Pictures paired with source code
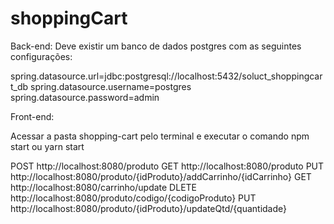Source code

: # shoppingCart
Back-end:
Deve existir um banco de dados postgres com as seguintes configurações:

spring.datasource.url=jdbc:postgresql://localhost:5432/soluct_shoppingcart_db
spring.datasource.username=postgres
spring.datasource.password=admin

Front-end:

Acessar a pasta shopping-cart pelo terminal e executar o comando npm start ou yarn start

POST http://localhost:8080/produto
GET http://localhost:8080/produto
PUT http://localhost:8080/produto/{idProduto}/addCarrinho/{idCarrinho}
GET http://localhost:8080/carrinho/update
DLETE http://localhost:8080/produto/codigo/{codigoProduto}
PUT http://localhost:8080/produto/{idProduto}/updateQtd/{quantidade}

INSTRUCTION
Report how many lines of the entries above contain the word "datasource", giving the number by itself.

YOUR RESPONSE
3